Excerpt to read START

A comparison at the amino acid level of the CPBP sequence with its most closely related transcription factors (i.e. EKLF and BTEB) revealed a high degree of conservation of the zinc finger regions (Fig. 5A), but no other significant similarities have been found in the rest of the molecule. The regulatory proteins that share homology between the zinc finger domains, most specifically in the residues contacting the DNA (positions X, Y, and Z; Fig. 5A), may act as potential regulators of transcription by interacting with their cognate sequence as well as with other similar motifs. For instance, transcription factors such as EKLF and BTEB, whose transcriptional activities and DNA-binding specificities have been well established (29-31),2 may contact the CPE motif present in the PSG5 promoter via their zinc fingers. Alternatively, other promoters that are targets for the aforementioned regulatory proteins may also be regulated by CPBP, which in turn contributes to a higher diversity in promoter recognition.
Interestingly, the central and N-terminal portions of the CPBP protein
are well distinguished between each other and bear some attractive
features. In this regard the central region of CPBP (amino acids
114-208) is a serine/threonine-rich domain (28.7%) that might be
involved in activation or post-translational regulatory pathways. In
contrast, the N-terminal domain (residues 19-112) contains acidic
amino acids conforming to a predominant negative interface with a net
charge of 11. These acidic residues are interspersed among numerous
hydrophobic amino acids (40% of the domain) of which approximately
50% correspond to leucine and isoleucine. Such a type of structure has
been proposed to play an important role in the process of
transcriptional activation, where the interactions of the activation
domain with its target protein might be mediated by hydrophobic forces
(3). Additionally, the basic domains present in some general
transcription factors (e.g. TFIIB, TATA box-binding protein)

Excerpt to read END

■ **Task list**:
1 – Translate this sentence from the CPBP excerpt into Spanish: "In this regard the central region of CPBP (amino acids 114-208) is a serine/threonine-rich domain (28.7%) that might be involved in activation or post-translational regulatory pathways."
2 – Pick up the CPBP excerpt at the point where it stops and carry it forward.

Supplied information START

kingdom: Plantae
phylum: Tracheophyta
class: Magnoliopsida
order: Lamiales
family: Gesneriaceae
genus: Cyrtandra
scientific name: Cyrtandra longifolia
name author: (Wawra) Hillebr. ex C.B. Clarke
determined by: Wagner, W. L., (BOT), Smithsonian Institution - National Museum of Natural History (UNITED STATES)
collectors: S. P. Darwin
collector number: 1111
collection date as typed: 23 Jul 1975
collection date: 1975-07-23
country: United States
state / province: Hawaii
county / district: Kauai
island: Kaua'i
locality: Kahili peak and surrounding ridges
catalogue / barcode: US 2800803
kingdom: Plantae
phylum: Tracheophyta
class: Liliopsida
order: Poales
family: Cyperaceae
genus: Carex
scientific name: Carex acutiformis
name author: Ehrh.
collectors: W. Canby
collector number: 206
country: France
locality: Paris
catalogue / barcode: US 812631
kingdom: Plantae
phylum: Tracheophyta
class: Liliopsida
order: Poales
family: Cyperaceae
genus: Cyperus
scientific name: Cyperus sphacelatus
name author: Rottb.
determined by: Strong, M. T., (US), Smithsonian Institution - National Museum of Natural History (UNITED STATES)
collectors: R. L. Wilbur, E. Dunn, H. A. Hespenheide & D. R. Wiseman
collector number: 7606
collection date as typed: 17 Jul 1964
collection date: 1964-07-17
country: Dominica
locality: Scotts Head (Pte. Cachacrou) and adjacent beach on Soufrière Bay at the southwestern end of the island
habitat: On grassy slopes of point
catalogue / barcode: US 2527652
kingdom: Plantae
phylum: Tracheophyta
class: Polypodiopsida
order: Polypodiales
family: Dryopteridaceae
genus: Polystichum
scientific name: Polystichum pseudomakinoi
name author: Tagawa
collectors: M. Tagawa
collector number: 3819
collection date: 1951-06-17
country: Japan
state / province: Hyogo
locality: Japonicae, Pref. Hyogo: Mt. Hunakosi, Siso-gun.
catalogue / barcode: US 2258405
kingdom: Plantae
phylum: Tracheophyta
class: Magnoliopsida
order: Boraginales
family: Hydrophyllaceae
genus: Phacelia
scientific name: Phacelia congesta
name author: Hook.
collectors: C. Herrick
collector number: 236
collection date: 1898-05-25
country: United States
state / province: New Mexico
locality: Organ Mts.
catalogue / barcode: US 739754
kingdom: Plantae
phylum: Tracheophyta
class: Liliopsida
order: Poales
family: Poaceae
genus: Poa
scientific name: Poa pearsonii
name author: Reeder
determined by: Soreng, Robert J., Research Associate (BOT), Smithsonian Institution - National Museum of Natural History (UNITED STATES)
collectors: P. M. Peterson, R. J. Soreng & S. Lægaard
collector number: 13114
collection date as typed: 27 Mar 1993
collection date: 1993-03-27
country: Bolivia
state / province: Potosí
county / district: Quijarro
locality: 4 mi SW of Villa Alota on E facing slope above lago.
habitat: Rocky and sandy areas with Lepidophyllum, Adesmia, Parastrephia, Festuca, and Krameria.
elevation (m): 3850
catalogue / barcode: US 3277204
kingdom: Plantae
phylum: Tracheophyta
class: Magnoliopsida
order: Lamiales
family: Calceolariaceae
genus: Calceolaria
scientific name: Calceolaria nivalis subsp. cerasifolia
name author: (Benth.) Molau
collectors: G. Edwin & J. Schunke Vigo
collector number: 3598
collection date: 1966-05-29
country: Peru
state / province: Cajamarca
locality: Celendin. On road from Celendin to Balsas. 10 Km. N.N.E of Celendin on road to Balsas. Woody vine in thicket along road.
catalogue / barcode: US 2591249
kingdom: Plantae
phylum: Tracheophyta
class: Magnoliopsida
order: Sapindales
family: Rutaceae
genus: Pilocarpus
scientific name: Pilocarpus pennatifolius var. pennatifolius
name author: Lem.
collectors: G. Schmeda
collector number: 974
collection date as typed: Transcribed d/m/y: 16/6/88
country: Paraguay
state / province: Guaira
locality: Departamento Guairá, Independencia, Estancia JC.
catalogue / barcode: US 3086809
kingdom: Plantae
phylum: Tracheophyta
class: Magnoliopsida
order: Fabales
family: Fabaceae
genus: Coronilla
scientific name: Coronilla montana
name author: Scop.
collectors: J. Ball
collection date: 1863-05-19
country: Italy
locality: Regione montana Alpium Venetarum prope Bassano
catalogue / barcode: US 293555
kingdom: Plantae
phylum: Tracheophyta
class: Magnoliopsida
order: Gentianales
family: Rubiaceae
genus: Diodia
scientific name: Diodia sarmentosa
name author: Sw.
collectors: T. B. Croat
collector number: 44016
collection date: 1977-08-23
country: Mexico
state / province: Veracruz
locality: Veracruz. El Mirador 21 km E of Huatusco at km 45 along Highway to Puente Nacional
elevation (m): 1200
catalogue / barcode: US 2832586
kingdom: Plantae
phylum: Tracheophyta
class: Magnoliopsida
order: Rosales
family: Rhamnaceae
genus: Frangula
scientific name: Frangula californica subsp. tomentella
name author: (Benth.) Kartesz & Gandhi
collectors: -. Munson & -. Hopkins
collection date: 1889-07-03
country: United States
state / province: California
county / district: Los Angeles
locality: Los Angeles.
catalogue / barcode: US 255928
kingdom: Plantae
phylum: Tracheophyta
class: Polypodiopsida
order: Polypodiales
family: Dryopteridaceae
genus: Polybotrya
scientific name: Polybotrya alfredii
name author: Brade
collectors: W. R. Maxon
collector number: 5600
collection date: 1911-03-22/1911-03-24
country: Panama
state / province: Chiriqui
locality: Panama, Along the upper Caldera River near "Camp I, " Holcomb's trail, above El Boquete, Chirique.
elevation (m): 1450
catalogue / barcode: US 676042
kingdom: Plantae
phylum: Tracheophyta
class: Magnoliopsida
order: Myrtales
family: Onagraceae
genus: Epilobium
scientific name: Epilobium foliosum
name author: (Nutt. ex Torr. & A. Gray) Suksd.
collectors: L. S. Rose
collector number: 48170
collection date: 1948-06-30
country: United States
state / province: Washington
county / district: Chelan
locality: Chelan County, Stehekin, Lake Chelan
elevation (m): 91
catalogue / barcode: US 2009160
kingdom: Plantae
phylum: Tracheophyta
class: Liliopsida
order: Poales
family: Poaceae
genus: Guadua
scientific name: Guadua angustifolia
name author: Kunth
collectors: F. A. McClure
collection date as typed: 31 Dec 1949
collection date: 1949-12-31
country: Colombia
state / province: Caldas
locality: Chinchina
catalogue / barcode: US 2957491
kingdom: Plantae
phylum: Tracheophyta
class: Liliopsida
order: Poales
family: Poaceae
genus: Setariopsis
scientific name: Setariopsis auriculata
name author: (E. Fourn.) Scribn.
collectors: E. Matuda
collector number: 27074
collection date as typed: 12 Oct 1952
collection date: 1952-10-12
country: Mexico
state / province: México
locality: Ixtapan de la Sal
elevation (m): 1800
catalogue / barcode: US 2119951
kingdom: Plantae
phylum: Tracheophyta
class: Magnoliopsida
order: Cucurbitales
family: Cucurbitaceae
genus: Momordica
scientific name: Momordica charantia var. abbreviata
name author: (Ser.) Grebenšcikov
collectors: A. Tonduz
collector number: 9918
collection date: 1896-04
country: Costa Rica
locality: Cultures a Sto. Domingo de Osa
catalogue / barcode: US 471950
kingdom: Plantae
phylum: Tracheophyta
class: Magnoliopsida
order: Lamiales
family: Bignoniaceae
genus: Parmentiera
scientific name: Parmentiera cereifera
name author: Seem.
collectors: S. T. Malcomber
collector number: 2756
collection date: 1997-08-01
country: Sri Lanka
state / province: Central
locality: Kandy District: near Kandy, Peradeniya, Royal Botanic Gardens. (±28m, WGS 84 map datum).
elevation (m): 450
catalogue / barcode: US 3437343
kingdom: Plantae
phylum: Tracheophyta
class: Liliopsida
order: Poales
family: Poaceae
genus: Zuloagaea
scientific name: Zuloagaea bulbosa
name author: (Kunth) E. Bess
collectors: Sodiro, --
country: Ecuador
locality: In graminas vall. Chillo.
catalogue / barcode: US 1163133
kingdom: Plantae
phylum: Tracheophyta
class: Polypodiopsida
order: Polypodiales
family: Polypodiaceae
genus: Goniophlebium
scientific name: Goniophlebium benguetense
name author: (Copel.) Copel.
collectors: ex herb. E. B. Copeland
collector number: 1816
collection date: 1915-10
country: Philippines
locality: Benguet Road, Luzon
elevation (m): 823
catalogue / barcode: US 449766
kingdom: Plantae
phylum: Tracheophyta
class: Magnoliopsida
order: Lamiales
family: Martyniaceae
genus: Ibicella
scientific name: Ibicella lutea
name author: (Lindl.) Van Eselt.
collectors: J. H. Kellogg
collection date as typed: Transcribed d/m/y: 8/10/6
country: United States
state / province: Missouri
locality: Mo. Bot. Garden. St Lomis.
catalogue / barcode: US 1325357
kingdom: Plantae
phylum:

Supplied information END

■ **Task-by-task answers**:
1 – En este sentido, la región central de CPBP (aminoácidos 114-208) es un dominio rico en serina/treonina (28,7 %) que podría estar implicado en vías de activación o de regulación postraduccional.

2 –
have been postulated to be the targets of acidic activators (32, 35).
In conjunction, all of these features delineate a modular structure for
CPBP, which might function as a tethering factor that binds TATA
box-less promoters or an activator itself by mediating interactions,
e.g. via its acidic domain, with one (or several) general
transcription factors. Further investigations of the structure-function
relationship of CPBP as well as full elucidation of its role in
transcription will shed more light on the molecular mechanisms that are
regulated by this novel protein.
The nucleotide sequence(s) reported in this paper has been submitted to the GenBankTM/EMBL Data Bank with accession number(s) U44975[GenBank].
We are grateful to Dr. Susana Genti-Raimondi and Dr. Daniel Perez for many helpful discussions.